___ DIE DATEN ___

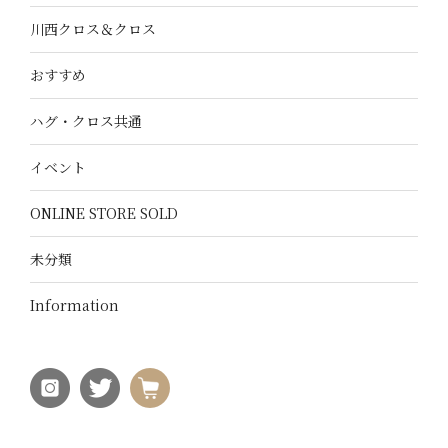
川西クロス＆クロス
おすすめ
ハグ・クロス共通
イベント
ONLINE STORE SOLD
未分類
Information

___

**WAS ZU TUN IST**:
Gib alle Zeilen der Daten oben wortgenau wieder und lass die Bilder dabei weg.

**ANTWORT UNTEN**:
川西クロス＆クロス
おすすめ
ハグ・クロス共通
イベント
ONLINE STORE SOLD
未分類
Information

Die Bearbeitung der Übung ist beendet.